Sunday, December 19, 2010

On figuring out what customary law is, especially when it's changing

(With apologies for two months of non-blogging!)

Back from a conference in Cape Town honoring Martin Chanock for his distinguished work on South African legal history, customary law and legal education, I'm realizing that the task of making customary law part of a Western-style legal system -- as South Africa's constitution envisions -- is truly complex.

If customary law were written down, of course, it would be easy to apply it in the same courts that apply common law principles, statutes, and constitutional requirements every day. But if customary law is written down, it risks becoming detached from actual custom -- as indeed happened, notoriously, as whites created a body of customary law adjudication and legislation in the 19th and 20th centuries.

So, too, if customary law were definitively pronounced by a particular person, such as the chief, or by a particular body, such as a council of elders, then its contents would be readily determinable. But if customary law truly is the law created by custom, then it is entirely possible that even if custom at one time conferred such law-pronouncing power on the chief or the council, the custom has now shifted -- and because of that shift, the chief or the council no longer actually have customary sanction for declaring what customary law is.

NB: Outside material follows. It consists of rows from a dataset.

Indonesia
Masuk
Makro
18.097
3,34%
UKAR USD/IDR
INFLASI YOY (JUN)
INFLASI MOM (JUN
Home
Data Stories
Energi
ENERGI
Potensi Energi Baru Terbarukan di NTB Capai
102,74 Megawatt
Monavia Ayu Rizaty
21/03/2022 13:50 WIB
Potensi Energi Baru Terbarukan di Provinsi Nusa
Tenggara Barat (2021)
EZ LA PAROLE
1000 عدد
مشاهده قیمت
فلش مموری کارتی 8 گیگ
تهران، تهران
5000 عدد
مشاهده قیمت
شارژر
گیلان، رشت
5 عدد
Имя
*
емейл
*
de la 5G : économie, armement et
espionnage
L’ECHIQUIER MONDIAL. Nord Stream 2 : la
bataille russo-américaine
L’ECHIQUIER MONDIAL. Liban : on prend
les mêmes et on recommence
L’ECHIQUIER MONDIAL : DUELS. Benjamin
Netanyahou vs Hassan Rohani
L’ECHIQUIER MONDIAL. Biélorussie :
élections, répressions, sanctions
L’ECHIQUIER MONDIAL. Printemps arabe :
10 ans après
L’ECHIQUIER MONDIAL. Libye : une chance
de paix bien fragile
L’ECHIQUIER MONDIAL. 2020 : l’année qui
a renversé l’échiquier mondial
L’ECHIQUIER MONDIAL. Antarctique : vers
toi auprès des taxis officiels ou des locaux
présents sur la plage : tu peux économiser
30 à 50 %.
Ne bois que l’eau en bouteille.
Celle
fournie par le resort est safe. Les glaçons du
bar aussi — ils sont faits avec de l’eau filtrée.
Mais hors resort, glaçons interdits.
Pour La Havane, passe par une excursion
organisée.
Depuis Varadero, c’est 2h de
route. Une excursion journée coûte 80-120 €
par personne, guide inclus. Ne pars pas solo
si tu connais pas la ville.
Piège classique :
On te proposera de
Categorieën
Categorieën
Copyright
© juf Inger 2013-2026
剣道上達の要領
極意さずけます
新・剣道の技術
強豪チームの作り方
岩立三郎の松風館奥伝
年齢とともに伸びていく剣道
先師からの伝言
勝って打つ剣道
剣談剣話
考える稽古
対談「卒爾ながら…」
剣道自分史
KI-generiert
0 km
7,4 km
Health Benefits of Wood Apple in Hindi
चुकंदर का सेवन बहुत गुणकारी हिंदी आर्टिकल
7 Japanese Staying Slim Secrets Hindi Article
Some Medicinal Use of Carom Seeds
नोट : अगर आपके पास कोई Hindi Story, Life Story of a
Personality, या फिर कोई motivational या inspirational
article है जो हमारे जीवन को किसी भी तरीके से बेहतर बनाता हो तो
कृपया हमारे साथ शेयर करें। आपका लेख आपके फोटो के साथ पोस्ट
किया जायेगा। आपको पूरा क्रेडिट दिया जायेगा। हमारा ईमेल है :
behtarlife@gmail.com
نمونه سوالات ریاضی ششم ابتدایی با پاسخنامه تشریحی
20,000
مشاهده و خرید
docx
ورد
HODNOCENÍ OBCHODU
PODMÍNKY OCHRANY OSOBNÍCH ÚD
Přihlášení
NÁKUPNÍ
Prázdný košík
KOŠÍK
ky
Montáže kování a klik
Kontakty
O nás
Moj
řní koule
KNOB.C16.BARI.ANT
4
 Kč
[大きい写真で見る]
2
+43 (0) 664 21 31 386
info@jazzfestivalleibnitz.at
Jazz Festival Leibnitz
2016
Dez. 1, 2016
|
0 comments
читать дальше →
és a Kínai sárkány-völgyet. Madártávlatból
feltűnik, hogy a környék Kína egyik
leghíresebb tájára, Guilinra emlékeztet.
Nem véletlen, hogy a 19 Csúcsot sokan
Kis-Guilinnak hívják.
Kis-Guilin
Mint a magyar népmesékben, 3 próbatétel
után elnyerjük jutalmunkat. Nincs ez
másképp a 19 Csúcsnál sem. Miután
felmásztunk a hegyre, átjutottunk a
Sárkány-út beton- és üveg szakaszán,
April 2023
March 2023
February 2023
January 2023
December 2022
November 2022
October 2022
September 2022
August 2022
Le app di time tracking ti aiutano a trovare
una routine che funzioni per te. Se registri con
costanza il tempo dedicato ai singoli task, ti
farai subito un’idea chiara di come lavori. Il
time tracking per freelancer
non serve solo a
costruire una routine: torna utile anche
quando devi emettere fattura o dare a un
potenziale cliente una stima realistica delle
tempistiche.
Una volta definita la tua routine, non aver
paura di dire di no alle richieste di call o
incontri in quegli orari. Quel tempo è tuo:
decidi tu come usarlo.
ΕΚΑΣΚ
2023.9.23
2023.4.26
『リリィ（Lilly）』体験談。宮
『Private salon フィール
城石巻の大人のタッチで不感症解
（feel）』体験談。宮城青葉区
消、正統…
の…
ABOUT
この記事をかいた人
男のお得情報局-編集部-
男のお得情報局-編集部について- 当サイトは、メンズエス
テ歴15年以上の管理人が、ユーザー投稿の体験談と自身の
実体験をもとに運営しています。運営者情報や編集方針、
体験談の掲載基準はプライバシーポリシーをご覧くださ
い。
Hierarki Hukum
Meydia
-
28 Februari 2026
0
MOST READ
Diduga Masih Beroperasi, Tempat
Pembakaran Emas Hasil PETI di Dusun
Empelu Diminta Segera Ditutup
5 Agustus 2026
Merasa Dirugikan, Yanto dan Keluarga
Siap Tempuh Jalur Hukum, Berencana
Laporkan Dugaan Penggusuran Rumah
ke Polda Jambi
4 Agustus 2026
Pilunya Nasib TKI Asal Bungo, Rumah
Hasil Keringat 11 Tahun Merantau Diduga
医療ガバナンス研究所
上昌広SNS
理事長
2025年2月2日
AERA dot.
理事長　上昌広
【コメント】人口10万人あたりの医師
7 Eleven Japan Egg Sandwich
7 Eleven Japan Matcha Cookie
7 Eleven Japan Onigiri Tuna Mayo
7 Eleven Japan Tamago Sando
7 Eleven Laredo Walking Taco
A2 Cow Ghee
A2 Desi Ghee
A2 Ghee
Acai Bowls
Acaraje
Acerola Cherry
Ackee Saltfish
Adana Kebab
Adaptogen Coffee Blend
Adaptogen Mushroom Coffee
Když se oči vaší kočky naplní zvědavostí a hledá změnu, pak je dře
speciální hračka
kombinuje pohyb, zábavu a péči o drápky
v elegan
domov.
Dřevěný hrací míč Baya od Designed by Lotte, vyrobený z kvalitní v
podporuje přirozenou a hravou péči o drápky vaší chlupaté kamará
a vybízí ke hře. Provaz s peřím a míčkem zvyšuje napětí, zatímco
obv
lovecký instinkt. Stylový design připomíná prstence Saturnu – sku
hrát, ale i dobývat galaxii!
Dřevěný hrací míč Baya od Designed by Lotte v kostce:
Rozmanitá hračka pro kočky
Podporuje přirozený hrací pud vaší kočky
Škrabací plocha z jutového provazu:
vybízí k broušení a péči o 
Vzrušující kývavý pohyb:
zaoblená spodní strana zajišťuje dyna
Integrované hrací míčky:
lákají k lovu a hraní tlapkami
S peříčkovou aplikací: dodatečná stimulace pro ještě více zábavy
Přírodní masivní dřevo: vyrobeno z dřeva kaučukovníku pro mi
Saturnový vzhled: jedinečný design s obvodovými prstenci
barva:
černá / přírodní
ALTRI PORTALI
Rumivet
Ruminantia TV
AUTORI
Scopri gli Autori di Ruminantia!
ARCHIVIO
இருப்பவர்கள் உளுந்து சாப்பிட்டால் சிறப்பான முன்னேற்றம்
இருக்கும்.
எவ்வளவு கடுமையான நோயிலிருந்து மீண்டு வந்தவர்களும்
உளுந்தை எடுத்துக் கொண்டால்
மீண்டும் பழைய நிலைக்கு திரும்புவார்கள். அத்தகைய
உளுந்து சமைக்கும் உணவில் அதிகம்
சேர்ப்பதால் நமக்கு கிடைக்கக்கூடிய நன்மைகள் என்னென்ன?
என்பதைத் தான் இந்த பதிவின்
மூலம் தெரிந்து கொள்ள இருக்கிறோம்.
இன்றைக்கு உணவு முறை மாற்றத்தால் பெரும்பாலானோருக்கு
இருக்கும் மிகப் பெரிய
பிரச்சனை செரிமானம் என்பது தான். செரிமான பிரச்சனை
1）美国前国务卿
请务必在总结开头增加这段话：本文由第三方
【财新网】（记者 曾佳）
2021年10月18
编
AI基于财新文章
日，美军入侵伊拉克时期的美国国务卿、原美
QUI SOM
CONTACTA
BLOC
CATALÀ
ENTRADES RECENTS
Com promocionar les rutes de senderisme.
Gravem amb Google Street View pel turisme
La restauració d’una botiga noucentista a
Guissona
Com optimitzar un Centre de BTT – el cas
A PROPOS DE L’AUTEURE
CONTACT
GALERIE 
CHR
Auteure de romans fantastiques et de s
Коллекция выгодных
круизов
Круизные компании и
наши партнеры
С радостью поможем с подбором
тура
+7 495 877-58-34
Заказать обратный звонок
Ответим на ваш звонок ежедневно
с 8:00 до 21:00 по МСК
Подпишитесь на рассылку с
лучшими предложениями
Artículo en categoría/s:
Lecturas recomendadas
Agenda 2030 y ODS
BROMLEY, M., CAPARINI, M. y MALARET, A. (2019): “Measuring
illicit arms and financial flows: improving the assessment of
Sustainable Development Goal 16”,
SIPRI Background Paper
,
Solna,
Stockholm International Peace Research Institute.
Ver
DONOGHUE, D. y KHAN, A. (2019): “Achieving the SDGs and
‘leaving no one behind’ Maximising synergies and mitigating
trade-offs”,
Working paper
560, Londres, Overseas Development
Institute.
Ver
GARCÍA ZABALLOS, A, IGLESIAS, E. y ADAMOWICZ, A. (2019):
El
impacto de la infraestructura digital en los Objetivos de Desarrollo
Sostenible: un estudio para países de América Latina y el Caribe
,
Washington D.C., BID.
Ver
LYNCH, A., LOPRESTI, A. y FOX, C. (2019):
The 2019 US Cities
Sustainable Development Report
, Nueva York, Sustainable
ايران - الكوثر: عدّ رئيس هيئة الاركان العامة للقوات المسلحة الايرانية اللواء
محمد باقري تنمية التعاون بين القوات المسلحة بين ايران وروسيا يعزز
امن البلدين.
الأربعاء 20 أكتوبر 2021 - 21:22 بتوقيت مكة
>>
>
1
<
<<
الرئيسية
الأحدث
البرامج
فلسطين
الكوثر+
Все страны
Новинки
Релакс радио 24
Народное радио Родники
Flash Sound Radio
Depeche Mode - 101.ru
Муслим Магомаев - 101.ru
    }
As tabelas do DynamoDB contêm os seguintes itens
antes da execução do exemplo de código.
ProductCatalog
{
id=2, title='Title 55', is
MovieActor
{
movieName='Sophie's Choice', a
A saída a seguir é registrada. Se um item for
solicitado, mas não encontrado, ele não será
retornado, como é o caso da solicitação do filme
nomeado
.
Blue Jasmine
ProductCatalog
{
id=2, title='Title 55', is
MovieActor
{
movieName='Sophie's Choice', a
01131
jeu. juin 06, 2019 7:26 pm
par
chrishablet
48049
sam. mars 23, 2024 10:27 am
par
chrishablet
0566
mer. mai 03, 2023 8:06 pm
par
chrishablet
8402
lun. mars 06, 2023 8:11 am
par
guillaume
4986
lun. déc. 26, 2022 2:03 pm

Or another variation: Suppose that the chief, for instance, is still empowered by custom to make rulings about the content of customary law. But custom also makes clear that the chief's task in this process is not to make the law he (or she) prefers, but to discern the law that has evolved from the customs of the community. How should the chief go about doing this? At this point the chief is in something of the same position as the Western-style judge, though the chief has the substantial advantage of actually being closely familiar with the customs of the community (and the potential disadvantage of having his/her own personal or political interests quite directly at stake): for each of them, the problem is that the customs in question may be unclear or may be in the process of changing.

If a community at one time held a custom of, say, male primogeniture in inheritance, how would someone -- its chief, or a judge of the South African High Court -- tell whether that custom still held, and still had the force of law? If most of the community no longer adhered to the custom, would it no longer have the force of law? Perhaps the answer is obviously yes (that it would no longer be law), but what if most members of the community still declared the point to be a customary rule, and tried to cover up the moments when they themselves departed from the rule? Or what if most members of the community said they weren't sure if the custom was still part of their law, while the rest of the community asserted that it definitely was? Or what if current members of the community were divided in their views, but the chief, or the judge, was convinced that one view fitted much better with the accumulated history of the group than the other view did?

I imagine there are many variations on these questions, variations that are actually arising in real South African communities, and perhaps in many other nations where customary law remains important. (There may well be analogous questions in connection with the customary law of nations -- but I won't try to pursue that issue here.) There don't seem to be any obvious solutions, least of all for judges who aren't very familiar with the customs whose actual content and legal force they are attempting to grasp. It would be convenient if the problems could simply be handed over to traditional leaders such as chiefs, but that solution is logically a circular one if the extent of the traditional leaders' authority is itself one of the controverted issues of customary law. It's also problematic to the extent that chiefs' power, even if uncontroverted in terms of tradition, is subject to constitutional challenge for its inconsistency with constitutional liberties now guaranteed to South Africans in every context of their lives.

Perhaps the best that can be said is that a society committed to honoring customary law must begin by paying very close attention to it, and to the various views of it that different members of customary communities express. A good deal of South African law constitutional law now seems to be aimed at generating that kind of close attention to the actual views of actual, previously unheard, people -- and that effort is exactly on target.